Sejalan dengan alasan tersebut di atas dan yang menurut saya tampaknya sangat memengaruhi Pak Ioanes dalam mengambil posisi tersebut di atas adalah kesetiaannya pada ilmu pengetahuan, khususnya pada ilmu dan pendekatan metodik dalam penjelajahan dan penelitian tanpa akhir terhadap teks-teks Alkitab, yang pada gilirannya membuat dia begitu kagum dan jatuh cinta kepada Yesus yang dikisahkan dalam Alkitab. Kekagumannya dan kecintaannya kepada Yesus yang dikisahkan dalam Alkitab membuat Pak Ioanes berusaha semakin mengenal siapa Yesus. Dia kemudian menjadi tidak puas hanya mengenal Yesus dari catatan-catatan dalam Alkitab, yang menurutnya hanya mewakili pendapat kelompok-kelompok tertentu atau sebagian gereja di abad-abad pertama saja. Berbagai tradisi, literatur, lukisan atau apapun itu yang memuat pembicaraan tentang Yesus, dia gali, dia pelajari dan direkonstruksi sedemikian rupa sehingga menghasilkan sosok Yesus yang dia kagumi dan cintai itu. Dari usaha kerasnya itulah Pak Ioanes menemukan Yesus yang humanis, Yesus yang kritis, Yesus yang periang, Yesus yang meski hidup dalam tradisi Yahudi tetapi tidak mau dikuasai oleh tradisi Yahudi sekaligus dogma-dogma di dalamnya. Yesus yang inilah yang kemudian menjadi teladan bagi Pak Ioanes dalam berkarya. Dengan kata lain tampaknya sikap Pak Ioanes saat ini terinspirasi oleh sikap Yesus yang dia kagumi dan cintai.

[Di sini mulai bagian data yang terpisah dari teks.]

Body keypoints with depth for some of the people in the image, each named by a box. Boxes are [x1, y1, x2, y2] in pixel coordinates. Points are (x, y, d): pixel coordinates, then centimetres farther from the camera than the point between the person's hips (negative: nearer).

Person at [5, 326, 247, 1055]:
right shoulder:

Dari catatan-catatan mengenai pemikiran-pemikiran Pak Ioanes yang telah diuraikan dengan singkat di atas, maka dapat dimengerti jika dia diperlakukan cukup istimewa dengan peristiwa emeritasinya di akhir tahun 2009 ini. Pemikiran-pemikirannya yang tidak biasa diungkapkan olah banyak orang secara terbuka rasanya dapat menjadi pelajaran berharga bagi siapapun, termasuk gereja-gereja saat ini.

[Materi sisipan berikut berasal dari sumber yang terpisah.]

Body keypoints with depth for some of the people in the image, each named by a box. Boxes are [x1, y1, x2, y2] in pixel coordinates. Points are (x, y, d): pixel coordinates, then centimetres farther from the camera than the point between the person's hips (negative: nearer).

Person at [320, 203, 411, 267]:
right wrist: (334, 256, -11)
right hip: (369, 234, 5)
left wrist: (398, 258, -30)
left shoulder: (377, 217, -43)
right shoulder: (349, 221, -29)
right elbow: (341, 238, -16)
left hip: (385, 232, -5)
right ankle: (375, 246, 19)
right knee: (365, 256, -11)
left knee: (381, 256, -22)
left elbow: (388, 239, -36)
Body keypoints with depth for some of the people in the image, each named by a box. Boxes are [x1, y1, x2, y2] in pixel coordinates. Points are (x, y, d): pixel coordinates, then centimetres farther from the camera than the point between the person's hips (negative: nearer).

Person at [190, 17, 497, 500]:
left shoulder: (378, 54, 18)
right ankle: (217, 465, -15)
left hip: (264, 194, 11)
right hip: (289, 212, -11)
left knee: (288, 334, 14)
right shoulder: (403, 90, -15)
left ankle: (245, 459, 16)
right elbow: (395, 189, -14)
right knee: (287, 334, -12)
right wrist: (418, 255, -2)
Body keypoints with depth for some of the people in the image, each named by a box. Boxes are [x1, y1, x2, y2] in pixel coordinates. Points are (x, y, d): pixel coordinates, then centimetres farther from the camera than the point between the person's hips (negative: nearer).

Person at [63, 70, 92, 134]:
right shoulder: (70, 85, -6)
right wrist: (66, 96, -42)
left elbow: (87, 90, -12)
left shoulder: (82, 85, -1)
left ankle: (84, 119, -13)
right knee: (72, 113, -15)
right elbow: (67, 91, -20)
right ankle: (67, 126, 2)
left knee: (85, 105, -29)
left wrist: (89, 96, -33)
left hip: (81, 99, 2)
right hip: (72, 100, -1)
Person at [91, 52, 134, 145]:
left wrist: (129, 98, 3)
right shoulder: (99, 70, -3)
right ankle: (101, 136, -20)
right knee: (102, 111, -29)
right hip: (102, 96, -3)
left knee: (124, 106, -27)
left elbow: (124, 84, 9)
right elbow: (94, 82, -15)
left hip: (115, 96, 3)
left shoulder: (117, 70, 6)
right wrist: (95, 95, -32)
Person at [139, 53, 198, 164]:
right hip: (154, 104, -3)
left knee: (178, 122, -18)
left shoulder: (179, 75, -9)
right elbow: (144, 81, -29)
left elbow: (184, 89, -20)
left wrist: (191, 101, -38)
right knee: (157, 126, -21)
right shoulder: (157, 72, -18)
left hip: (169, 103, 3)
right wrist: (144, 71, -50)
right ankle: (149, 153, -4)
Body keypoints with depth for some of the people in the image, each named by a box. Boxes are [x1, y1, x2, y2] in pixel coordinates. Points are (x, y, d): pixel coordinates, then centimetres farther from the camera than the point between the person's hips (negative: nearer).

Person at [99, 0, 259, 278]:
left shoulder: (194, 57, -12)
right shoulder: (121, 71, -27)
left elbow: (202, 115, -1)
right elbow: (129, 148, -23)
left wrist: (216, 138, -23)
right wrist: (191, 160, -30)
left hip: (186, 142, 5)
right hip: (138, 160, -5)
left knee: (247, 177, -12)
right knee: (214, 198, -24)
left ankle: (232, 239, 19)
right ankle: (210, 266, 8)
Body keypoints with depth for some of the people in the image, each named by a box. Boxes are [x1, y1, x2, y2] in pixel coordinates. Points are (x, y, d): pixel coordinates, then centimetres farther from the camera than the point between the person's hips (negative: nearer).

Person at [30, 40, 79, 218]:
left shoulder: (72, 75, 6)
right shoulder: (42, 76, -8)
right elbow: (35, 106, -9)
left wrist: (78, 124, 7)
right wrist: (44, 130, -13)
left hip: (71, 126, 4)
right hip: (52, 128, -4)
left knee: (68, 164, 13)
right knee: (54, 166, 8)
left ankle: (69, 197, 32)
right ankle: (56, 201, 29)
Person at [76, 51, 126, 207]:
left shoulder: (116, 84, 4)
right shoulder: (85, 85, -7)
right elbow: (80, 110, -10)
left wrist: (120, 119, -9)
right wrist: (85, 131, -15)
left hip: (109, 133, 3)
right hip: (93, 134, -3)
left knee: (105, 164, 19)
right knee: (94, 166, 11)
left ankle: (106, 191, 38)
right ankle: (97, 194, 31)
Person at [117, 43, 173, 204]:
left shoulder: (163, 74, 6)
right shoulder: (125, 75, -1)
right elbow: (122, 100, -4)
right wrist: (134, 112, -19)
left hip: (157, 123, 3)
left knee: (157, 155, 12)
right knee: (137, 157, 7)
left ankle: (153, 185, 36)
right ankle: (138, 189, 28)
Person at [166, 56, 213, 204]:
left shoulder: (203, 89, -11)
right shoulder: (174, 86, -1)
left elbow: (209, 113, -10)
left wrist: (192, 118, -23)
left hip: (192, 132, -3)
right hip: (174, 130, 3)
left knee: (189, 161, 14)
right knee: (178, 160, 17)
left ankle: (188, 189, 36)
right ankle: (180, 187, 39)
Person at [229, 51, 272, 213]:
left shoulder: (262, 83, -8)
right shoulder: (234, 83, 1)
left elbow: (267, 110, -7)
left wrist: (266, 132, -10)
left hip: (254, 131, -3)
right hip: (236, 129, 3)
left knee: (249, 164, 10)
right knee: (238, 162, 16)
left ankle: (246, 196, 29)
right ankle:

Pertama, pemikiran-pemikiran Pak Ioanes sesungguhnya menantang gereja-gereja untuk lebih mengenal Yesus, yang diyakini gereja sebagai Tuhan dan Juruselamat dunia. Upaya pengenalan ini juga menuntut keberanian untuk bersikap kritis dan terbuka terhadap segala sesuatu yang ada pada diri gereja, termasuk pada dogma-dogma yang dipegang selama ini. Kedua, pemikiran-pemikian Pak Ioanes sesungguhnya mengundang kita semua untuk mau memanfaatkan apa pun yang kita yakini telah Tuhan karuniakan, termasuk dan terutama untuk menggunakan akal budi semaksimal mungkin serta hati nurani dalam menyikapi kehidupan ini.

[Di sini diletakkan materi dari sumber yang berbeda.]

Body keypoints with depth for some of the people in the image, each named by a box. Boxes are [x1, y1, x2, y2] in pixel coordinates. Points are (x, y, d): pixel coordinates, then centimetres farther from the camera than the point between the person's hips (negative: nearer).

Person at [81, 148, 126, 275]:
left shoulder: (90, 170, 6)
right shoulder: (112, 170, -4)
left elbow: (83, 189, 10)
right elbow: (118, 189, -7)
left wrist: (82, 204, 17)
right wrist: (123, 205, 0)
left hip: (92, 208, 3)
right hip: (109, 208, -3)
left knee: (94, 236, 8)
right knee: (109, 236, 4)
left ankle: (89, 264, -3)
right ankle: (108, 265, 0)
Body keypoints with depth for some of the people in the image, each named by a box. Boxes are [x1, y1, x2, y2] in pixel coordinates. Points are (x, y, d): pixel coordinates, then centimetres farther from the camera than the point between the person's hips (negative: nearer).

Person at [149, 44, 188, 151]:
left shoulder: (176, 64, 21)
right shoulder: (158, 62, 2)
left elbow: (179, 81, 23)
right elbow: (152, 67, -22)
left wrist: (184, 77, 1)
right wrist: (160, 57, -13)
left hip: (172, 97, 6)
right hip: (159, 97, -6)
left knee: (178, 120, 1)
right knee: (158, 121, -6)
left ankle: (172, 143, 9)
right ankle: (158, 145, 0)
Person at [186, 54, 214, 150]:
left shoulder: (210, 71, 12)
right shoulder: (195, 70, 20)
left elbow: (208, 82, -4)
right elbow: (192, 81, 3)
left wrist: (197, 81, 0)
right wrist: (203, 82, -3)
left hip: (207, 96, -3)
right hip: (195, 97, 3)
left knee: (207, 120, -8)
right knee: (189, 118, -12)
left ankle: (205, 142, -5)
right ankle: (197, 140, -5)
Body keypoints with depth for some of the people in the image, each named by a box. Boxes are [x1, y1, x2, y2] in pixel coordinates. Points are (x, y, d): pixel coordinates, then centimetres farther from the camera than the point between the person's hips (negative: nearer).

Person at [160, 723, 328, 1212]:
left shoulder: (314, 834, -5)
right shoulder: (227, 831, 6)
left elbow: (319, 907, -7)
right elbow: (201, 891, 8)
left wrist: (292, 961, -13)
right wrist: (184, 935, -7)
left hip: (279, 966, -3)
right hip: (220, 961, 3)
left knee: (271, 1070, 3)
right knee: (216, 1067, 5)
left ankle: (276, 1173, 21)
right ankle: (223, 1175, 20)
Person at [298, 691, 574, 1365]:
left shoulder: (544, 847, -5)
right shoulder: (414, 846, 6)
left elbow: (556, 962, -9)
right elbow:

Akhirnya, dalam kesempatan ini, saya juga ingin menyampaikan ucapan selamat memasuki masa emeritus kepada Pdt. Dr. Ioanes Rakhmat. Saya yakin dengan emeritasi yang diberikan kepadanya, Pak Ioanes justeru dapat lebih leluasa berpikir dan berkarya. Membagikan ilmu-ilmunya bagi siapapun. Selamat Pak Ioanes... Tuhan memberkati.